### [GIVEN REQUEST]
Carry on the commentary about the quiz on The Great Gatsby below, starting after its final sentence.

[begin DOCUMENT SECTION]

They are preparing for this quiz:

In 3 -5 Sentences:

1. Describe Gatsby

2. Describe Daisy

3. Describe Gatsby and Daisy’s relationship

The tumultuous relationship between Gatsby and Daisy is a many layered, psychologically and socially complex one.

“No amount of fire or freshness can challenge what a man will store up in his ghostly heart.” F. Scott Fitzgerald, The Great Gatsby

The meaning behind the two protagonist’s relationship is a question that even experts in the field of modern American literature continue to ponder. And what does “Describe Gatsby” “Describe Daisy” mean? Physically? Emotionally? Intellectually? All in 3-5 sentences? These kinds of questions, for which annotation is supposed to help one prepare, cheapen the extraordinary beauty and depth that F. Scott Fitzgerald so elegantly crafted into The Great Gatsby – the quintessential 20th Century novel that most literary scholars believe is his best.

[end DOCUMENT SECTION]
[begin MATERIAL]

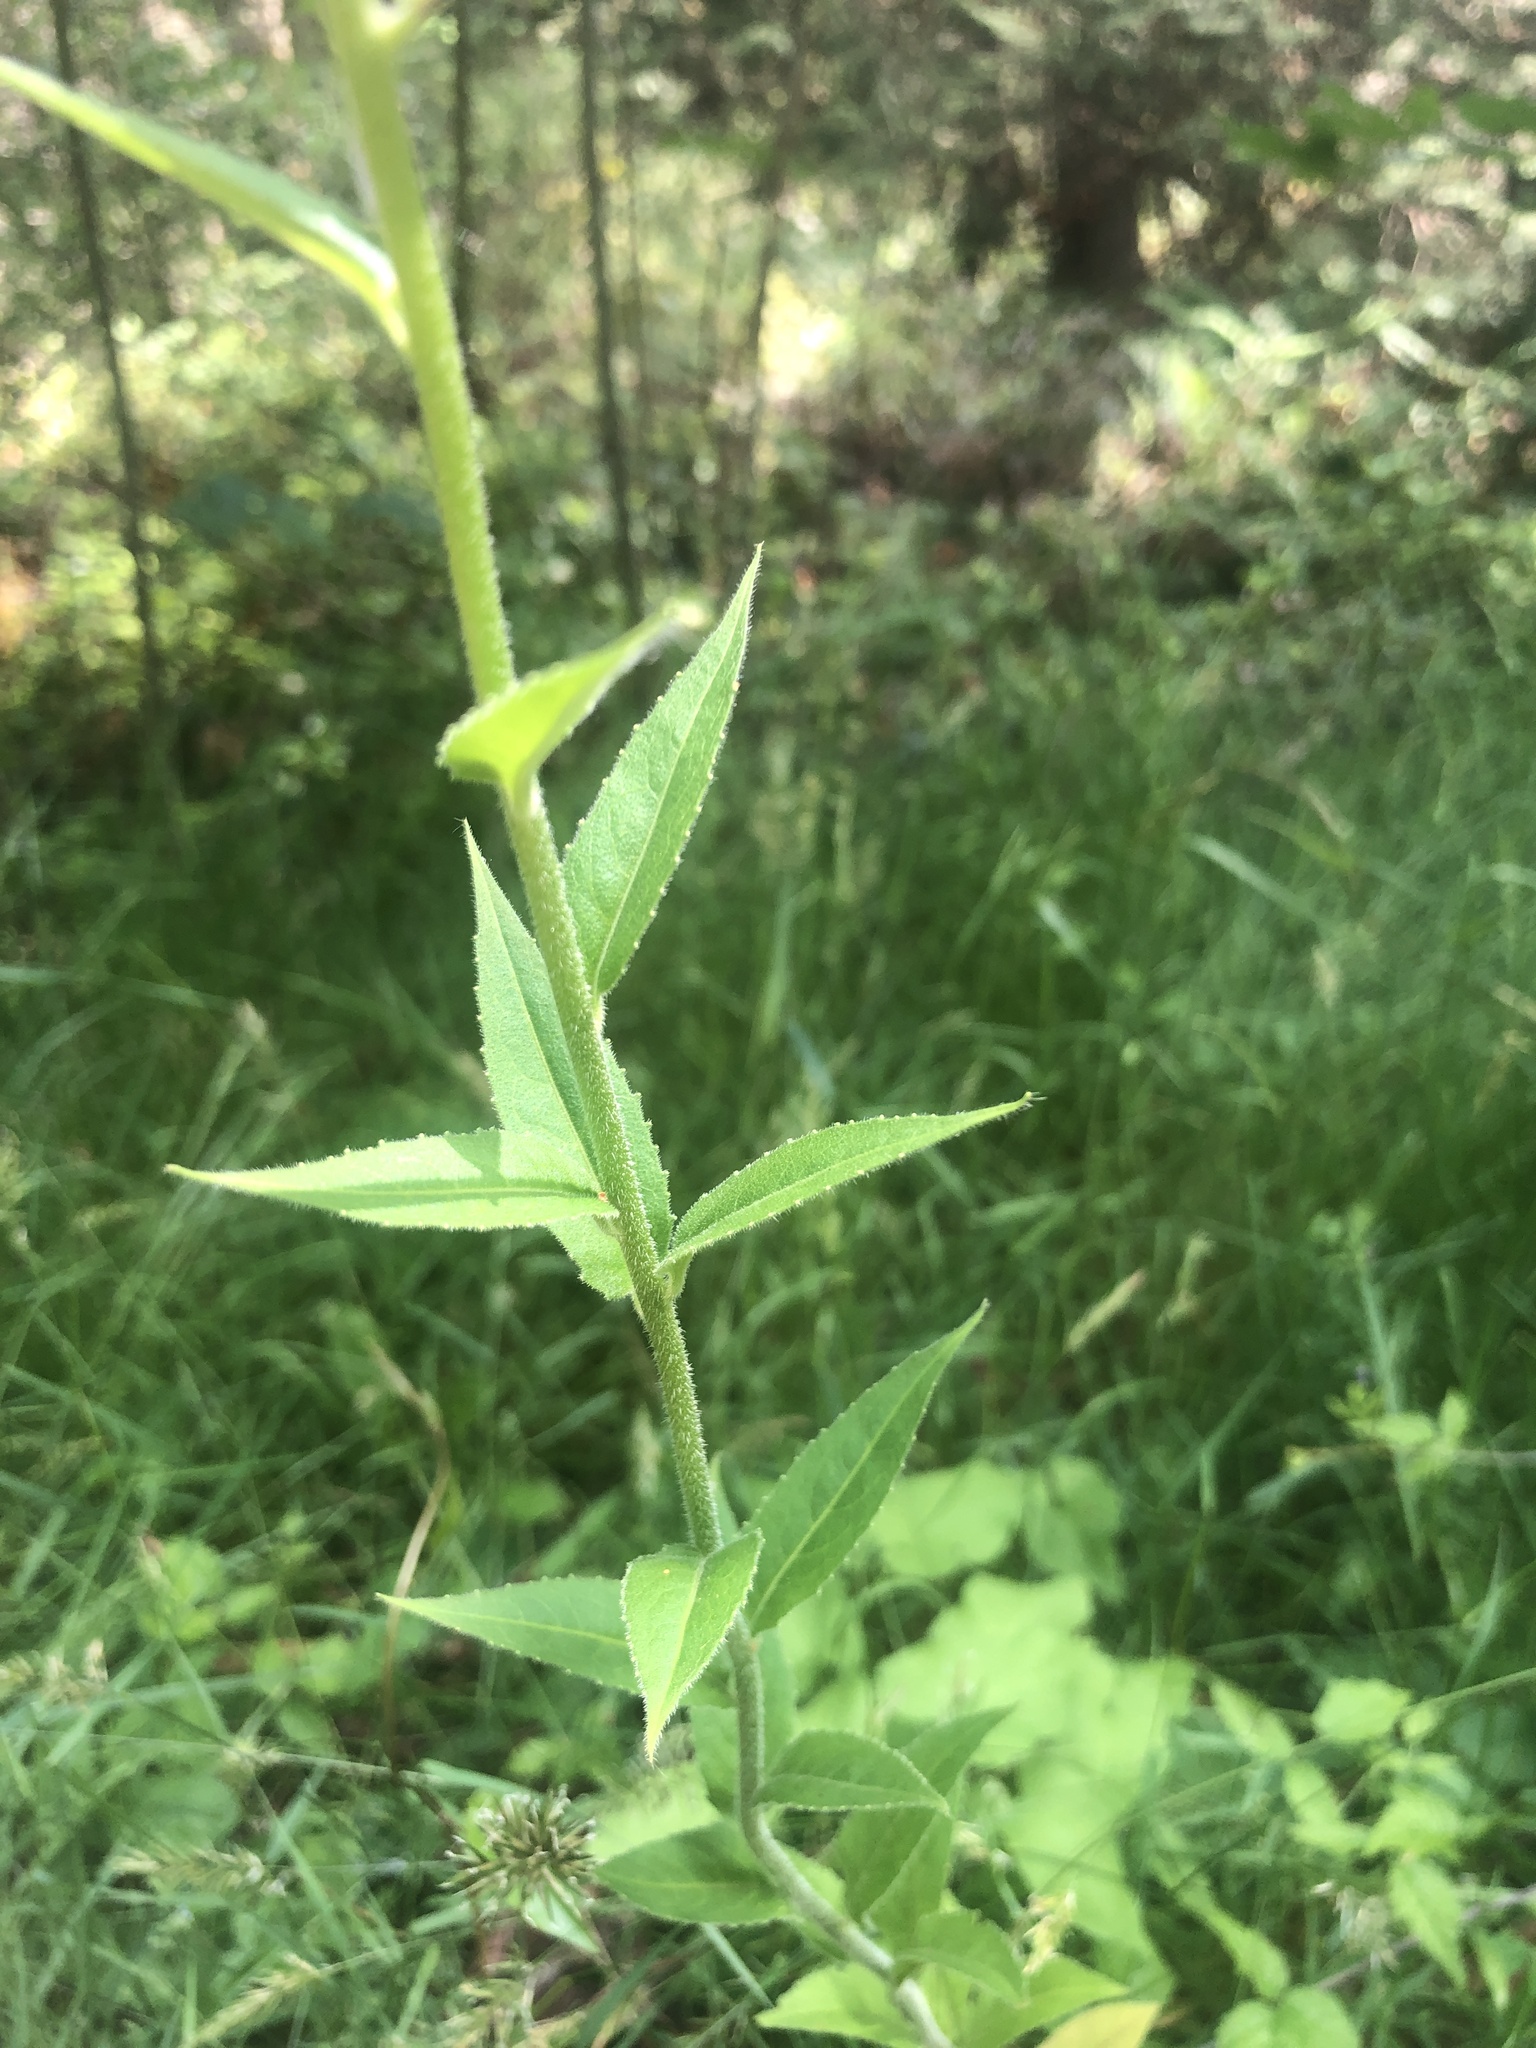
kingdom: Plantae
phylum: Tracheophyta
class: Magnoliopsida
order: Brassicales
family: Brassicaceae
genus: Hesperis
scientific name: Hesperis matronalis
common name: Dame's-violet
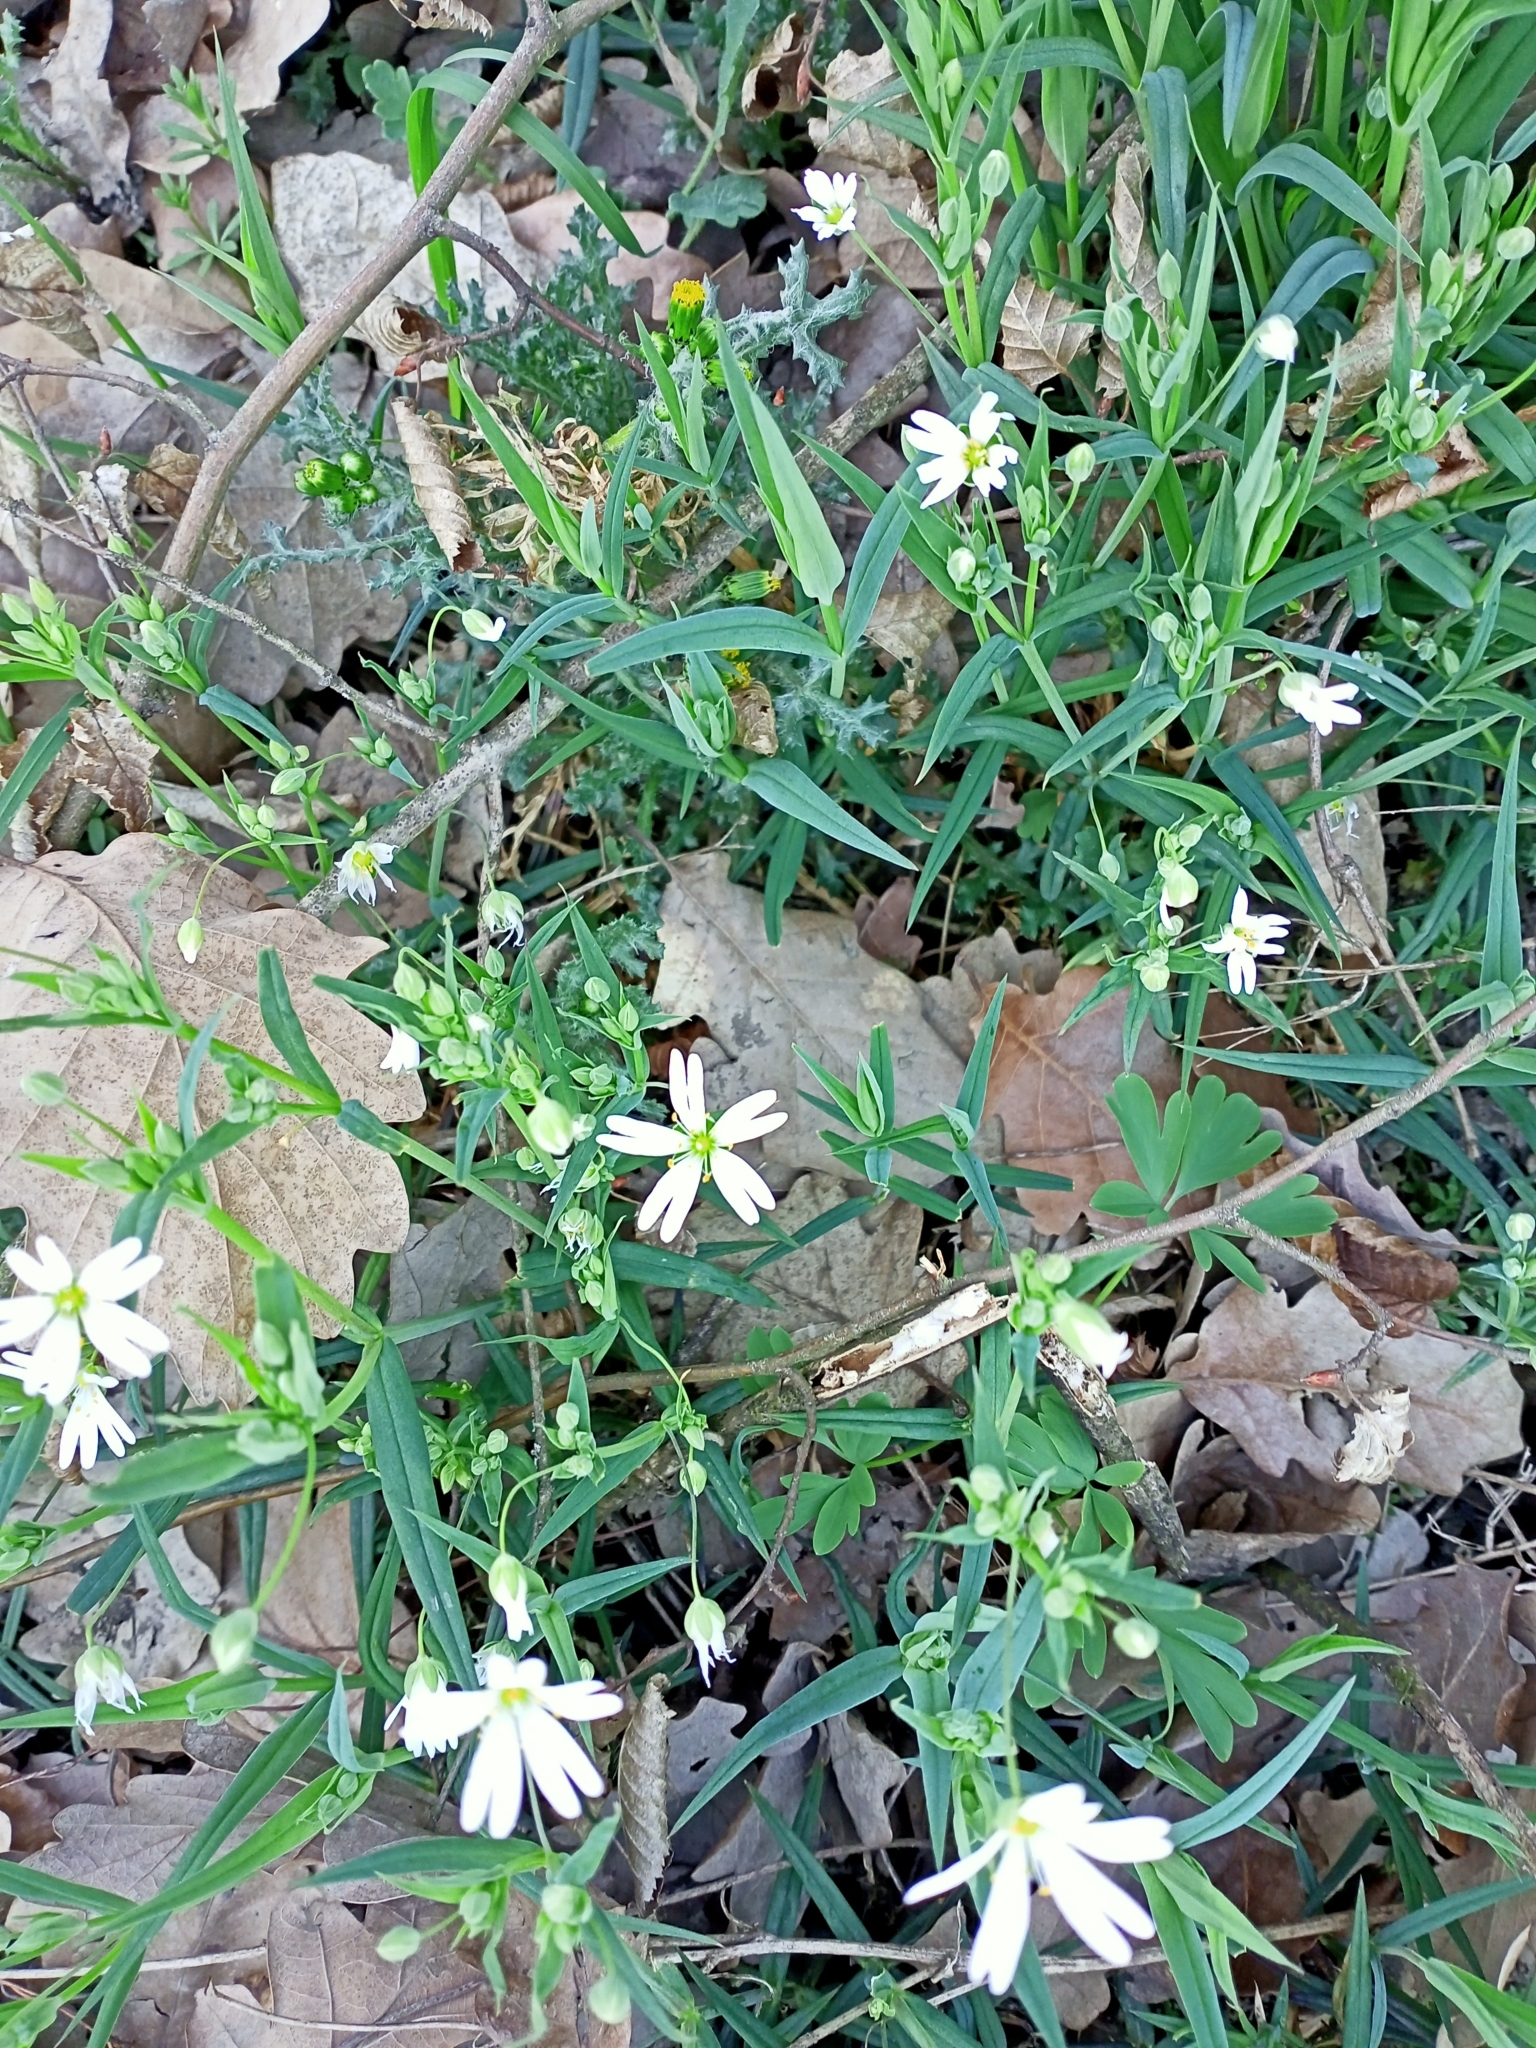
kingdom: Plantae
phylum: Tracheophyta
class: Magnoliopsida
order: Caryophyllales
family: Caryophyllaceae
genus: Rabelera
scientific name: Rabelera holostea
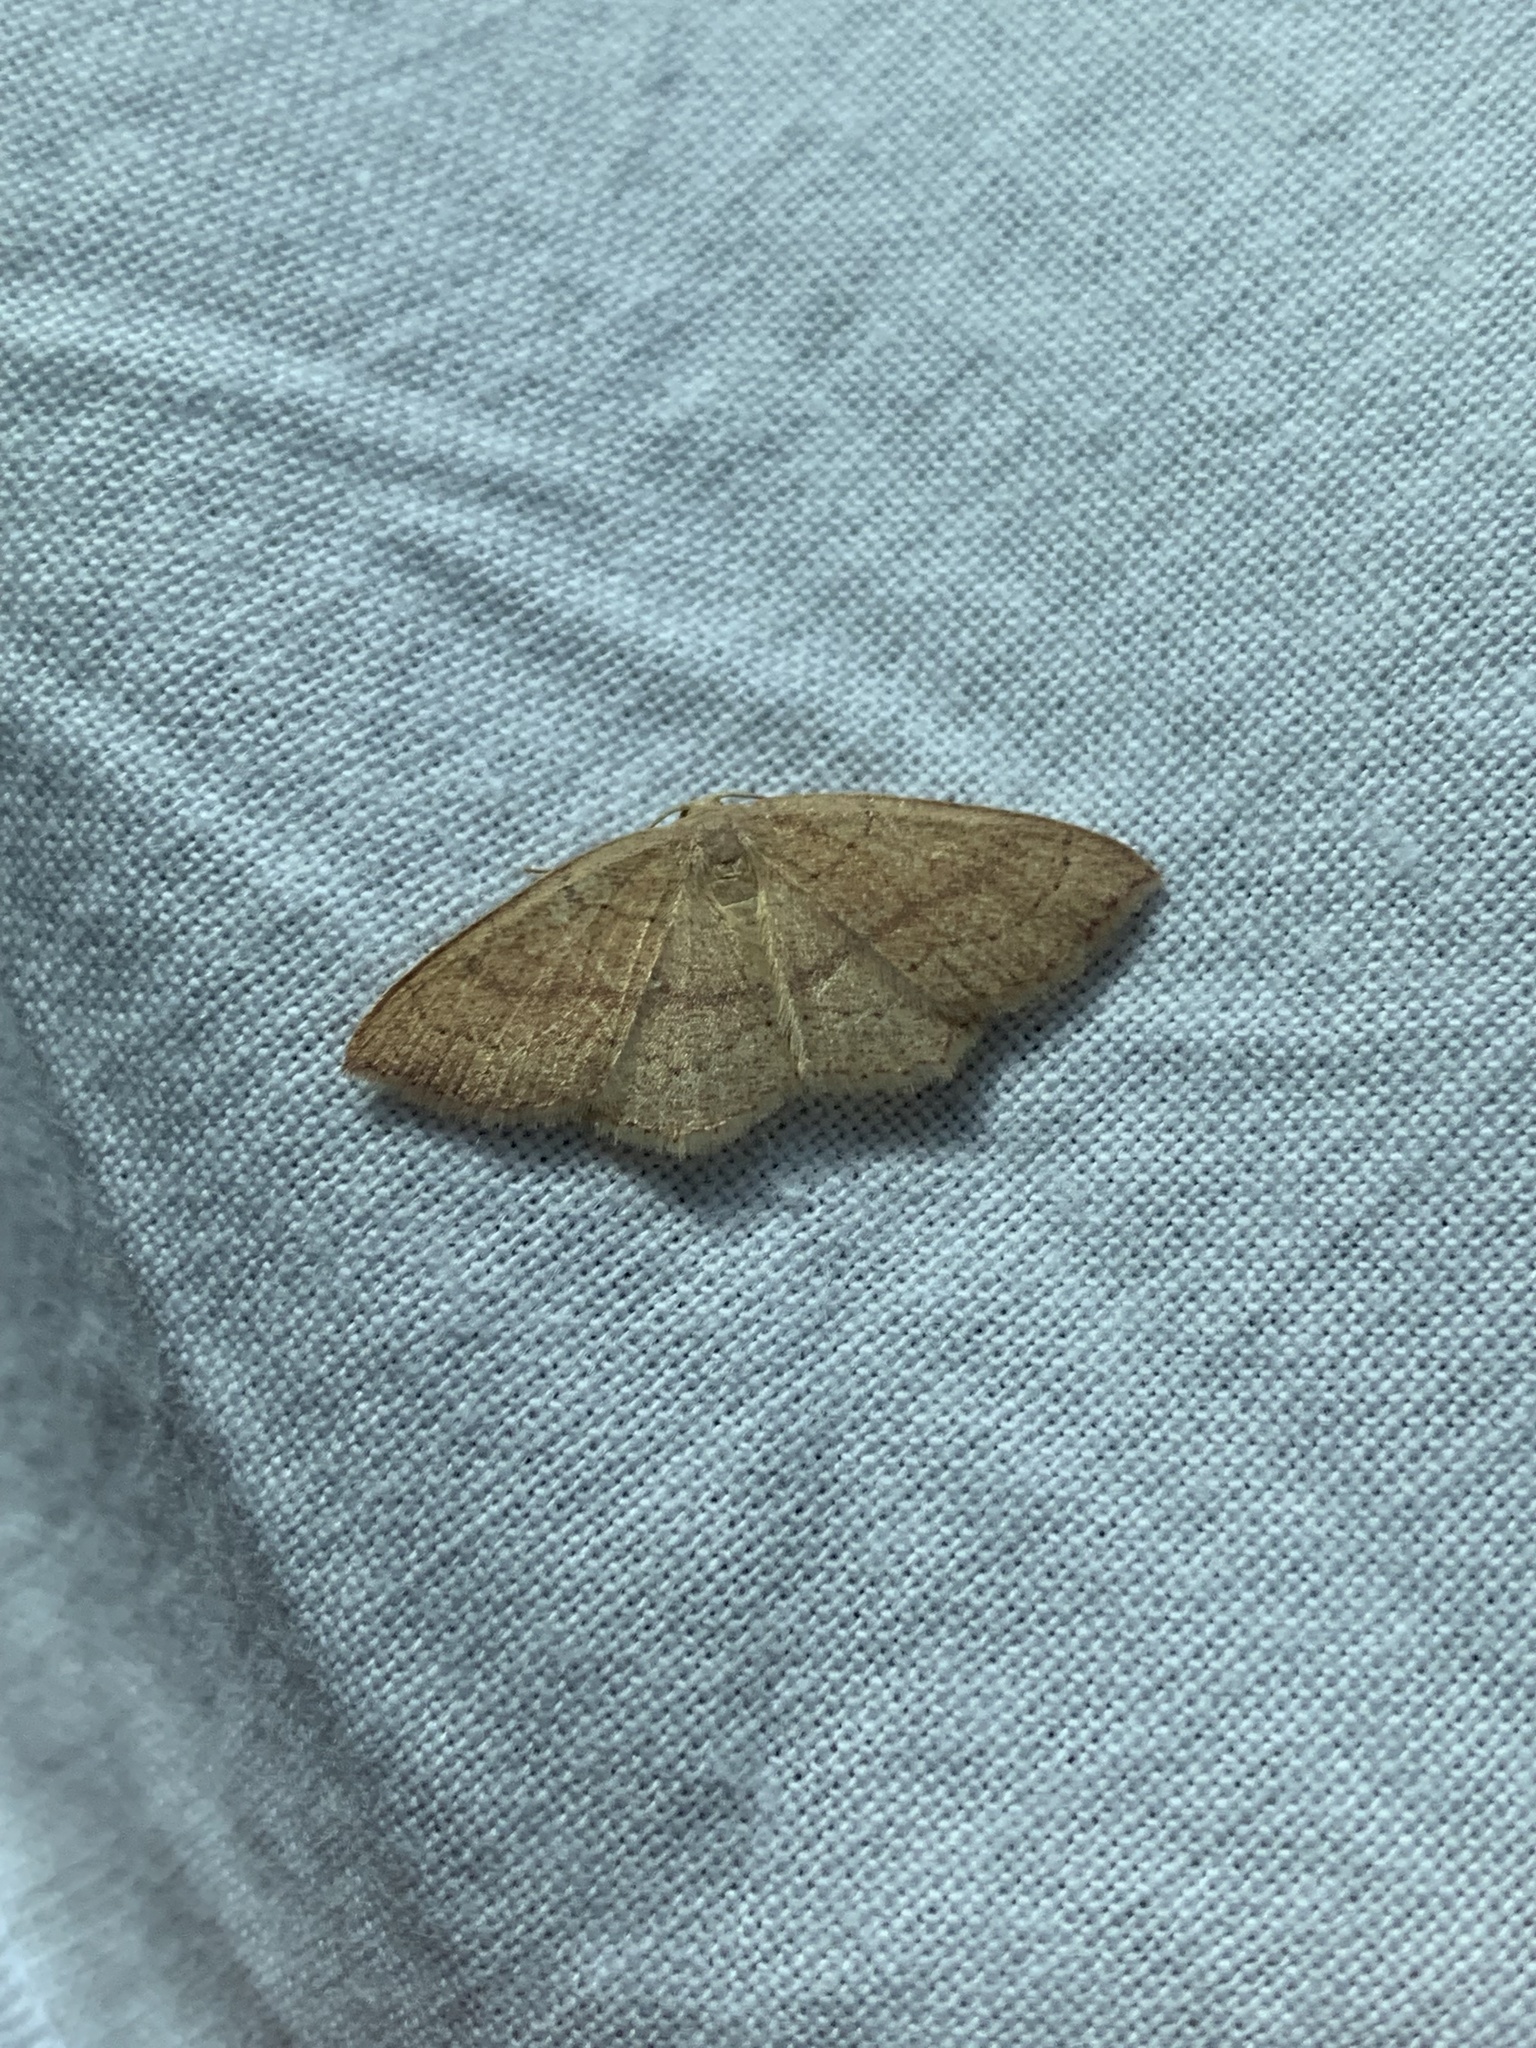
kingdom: Animalia
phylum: Arthropoda
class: Insecta
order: Lepidoptera
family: Geometridae
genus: Cyclophora
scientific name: Cyclophora punctaria
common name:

[end MATERIAL]

### [WRITTEN RESPONSE]
When reading classic literature, there is a bond that forms between writer and reader. The bond flows back and forth page after page as the reader becomes more immersed in the story. There is certainly no book without an author, but there is also no book without a reader. Without a reader a book is like the sound of a tree falling alone in the forest, or the sound of one hand clapping. The writer and reader fall deeply into a metaphysical conversation, a meeting of minds. Annotating – pausing, highlighting, writing question marks in the margins, etc., disrupts this. Imagine being in a deep, meaningful conversation with someone and interrupting every few minutes to write down pertinent points.

Classic literature enchants. We are meant to fall into the dream of the writer. If the reader doesn’t note all the metaphors, similes, and symbols, don’t worry, leave her free to fall in love with the author’s voice and she will go back to the story again and again-each time learning something new. We bring ourselves and all our assorted opinions, neurosis, and desires to the reading experience. An English teacher’s view of life is going to be very different than a fifteen year old’s. Let the children read in peace. What is the point of analyzing the character’s every move? Students will feel the character’s emotions, and isn’t that far better? And, what does it matter if one doesn’t perform well on a multiple-choice quiz? Has there ever been a multiple-choice quiz that enriches a literary experience?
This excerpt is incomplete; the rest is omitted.